• **What the exercise asks**:
To complete the exercise, write out all the data exactly.

• **Exercise materials**:

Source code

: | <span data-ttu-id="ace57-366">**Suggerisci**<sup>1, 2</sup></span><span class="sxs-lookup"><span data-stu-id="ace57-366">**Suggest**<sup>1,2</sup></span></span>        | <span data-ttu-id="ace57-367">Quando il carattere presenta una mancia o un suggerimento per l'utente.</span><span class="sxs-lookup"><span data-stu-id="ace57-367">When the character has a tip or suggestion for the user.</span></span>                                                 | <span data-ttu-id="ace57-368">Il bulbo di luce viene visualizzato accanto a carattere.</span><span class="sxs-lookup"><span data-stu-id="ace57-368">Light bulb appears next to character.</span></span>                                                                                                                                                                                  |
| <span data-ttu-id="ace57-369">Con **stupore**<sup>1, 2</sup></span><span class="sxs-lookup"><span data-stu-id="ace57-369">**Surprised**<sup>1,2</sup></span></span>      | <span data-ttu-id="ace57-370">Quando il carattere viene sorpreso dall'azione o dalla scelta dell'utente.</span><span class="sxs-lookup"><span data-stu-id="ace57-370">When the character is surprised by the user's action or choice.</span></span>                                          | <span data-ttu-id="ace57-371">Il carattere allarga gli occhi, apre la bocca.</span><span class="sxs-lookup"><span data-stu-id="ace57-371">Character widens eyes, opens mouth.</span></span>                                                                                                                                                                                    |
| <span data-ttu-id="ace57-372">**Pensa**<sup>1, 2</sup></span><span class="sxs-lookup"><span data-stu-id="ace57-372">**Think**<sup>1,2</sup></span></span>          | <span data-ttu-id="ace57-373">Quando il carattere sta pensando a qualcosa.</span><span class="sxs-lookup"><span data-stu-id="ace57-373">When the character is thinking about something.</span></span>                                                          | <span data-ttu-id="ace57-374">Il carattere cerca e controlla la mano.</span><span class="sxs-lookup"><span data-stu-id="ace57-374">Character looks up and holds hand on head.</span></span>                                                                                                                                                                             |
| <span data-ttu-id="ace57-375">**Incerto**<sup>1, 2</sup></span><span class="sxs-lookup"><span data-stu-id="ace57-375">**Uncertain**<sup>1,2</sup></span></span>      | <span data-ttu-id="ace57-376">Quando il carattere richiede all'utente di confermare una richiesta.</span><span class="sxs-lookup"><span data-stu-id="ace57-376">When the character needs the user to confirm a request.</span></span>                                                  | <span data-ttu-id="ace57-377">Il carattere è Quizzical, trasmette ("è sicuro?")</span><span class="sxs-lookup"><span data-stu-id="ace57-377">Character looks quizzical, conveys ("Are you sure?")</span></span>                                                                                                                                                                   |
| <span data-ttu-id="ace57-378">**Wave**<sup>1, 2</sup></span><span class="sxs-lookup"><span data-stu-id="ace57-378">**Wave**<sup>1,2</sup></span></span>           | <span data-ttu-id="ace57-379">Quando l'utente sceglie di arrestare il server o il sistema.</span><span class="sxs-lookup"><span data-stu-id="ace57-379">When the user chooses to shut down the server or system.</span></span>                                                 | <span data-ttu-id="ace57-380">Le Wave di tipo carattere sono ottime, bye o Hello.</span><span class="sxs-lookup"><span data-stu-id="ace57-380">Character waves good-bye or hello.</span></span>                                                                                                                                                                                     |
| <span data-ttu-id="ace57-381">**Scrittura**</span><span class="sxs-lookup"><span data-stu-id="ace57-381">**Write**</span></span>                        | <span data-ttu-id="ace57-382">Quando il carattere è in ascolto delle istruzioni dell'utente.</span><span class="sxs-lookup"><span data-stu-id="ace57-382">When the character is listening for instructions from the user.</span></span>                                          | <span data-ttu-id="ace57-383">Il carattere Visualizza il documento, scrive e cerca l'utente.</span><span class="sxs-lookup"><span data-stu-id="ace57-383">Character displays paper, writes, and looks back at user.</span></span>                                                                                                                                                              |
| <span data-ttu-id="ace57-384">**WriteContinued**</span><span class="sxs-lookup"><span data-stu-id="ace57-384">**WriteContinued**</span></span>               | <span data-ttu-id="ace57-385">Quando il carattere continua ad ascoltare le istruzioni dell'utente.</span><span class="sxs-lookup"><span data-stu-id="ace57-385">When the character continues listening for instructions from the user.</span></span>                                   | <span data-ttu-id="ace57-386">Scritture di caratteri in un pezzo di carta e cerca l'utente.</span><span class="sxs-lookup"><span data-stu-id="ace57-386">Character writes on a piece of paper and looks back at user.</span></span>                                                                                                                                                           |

• **The answer**:
Source code

: | <span data-ttu-id="ace57-366">**Suggerisci**<sup>1, 2</sup></span><span class="sxs-lookup"><span data-stu-id="ace57-366">**Suggest**<sup>1,2</sup></span></span>        | <span data-ttu-id="ace57-367">Quando il carattere presenta una mancia o un suggerimento per l'utente.</span><span class="sxs-lookup"><span data-stu-id="ace57-367">When the character has a tip or suggestion for the user.</span></span>                                                 | <span data-ttu-id="ace57-368">Il bulbo di luce viene visualizzato accanto a carattere.</span><span class="sxs-lookup"><span data-stu-id="ace57-368">Light bulb appears next to character.</span></span>                                                                                                                                                                                  |
| <span data-ttu-id="ace57-369">Con **stupore**<sup>1, 2</sup></span><span class="sxs-lookup"><span data-stu-id="ace57-369">**Surprised**<sup>1,2</sup></span></span>      | <span data-ttu-id="ace57-370">Quando il carattere viene sorpreso dall'azione o dalla scelta dell'utente.</span><span class="sxs-lookup"><span data-stu-id="ace57-370">When the character is surprised by the user's action or choice.</span></span>                                          | <span data-ttu-id="ace57-371">Il carattere allarga gli occhi, apre la bocca.</span><span class="sxs-lookup"><span data-stu-id="ace57-371">Character widens eyes, opens mouth.</span></span>                                                                                                                                                                                    |
| <span data-ttu-id="ace57-372">**Pensa**<sup>1, 2</sup></span><span class="sxs-lookup"><span data-stu-id="ace57-372">**Think**<sup>1,2</sup></span></span>          | <span data-ttu-id="ace57-373">Quando il carattere sta pensando a qualcosa.</span><span class="sxs-lookup"><span data-stu-id="ace57-373">When the character is thinking about something.</span></span>                                                          | <span data-ttu-id="ace57-374">Il carattere cerca e controlla la mano.</span><span class="sxs-lookup"><span data-stu-id="ace57-374">Character looks up and holds hand on head.</span></span>                                                                                                                                                                             |
| <span data-ttu-id="ace57-375">**Incerto**<sup>1, 2</sup></span><span class="sxs-lookup"><span data-stu-id="ace57-375">**Uncertain**<sup>1,2</sup></span></span>      | <span data-ttu-id="ace57-376">Quando il carattere richiede all'utente di confermare una richiesta.</span><span class="sxs-lookup"><span data-stu-id="ace57-376">When the character needs the user to confirm a request.</span></span>                                                  | <span data-ttu-id="ace57-377">Il carattere è Quizzical, trasmette ("è sicuro?")</span><span class="sxs-lookup"><span data-stu-id="ace57-377">Character looks quizzical, conveys ("Are you sure?")</span></span>                                                                                                                                                                   |
| <span data-ttu-id="ace57-378">**Wave**<sup>1, 2</sup></span><span class="sxs-lookup"><span data-stu-id="ace57-378">**Wave**<sup>1,2</sup></span></span>           | <span data-ttu-id="ace57-379">Quando l'utente sceglie di arrestare il server o il sistema.</span><span class="sxs-lookup"><span data-stu-id="ace57-379">When the user chooses to shut down the server or system.</span></span>                                                 | <span data-ttu-id="ace57-380">Le Wave di tipo carattere sono ottime, bye o Hello.</span><span class="sxs-lookup"><span data-stu-id="ace57-380">Character waves good-bye or hello.</span></span>                                                                                                                                                                                     |
| <span data-ttu-id="ace57-381">**Scrittura**</span><span class="sxs-lookup"><span data-stu-id="ace57-381">**Write**</span></span>                        | <span data-ttu-id="ace57-382">Quando il carattere è in ascolto delle istruzioni dell'utente.</span><span class="sxs-lookup"><span data-stu-id="ace57-382">When the character is listening for instructions from the user.</span></span>                                          | <span data-ttu-id="ace57-383">Il carattere Visualizza il documento, scrive e cerca l'utente.</span><span class="sxs-lookup"><span data-stu-id="ace57-383">Character displays paper, writes, and looks back at user.</span></span>                                                                                                                                                              |
| <span data-ttu-id="ace57-384">**WriteContinued**</span><span class="sxs-lookup"><span data-stu-id="ace57-384">**WriteContinued**</span></span>               | <span data-ttu-id="ace57-385">Quando il carattere continua ad ascoltare le istruzioni dell'utente.</span><span class="sxs-lookup"><span data-stu-id="ace57-385">When the character continues listening for instructions from the user.</span></span>                                   | <span data-ttu-id="ace57-386">Scritture di caratteri in un pezzo di carta e cerca l'utente.</span><span class="sxs-lookup"><span data-stu-id="ace57-386">Character writes on a piece of paper and looks back at user.</span></span>                                                                                                                                                           |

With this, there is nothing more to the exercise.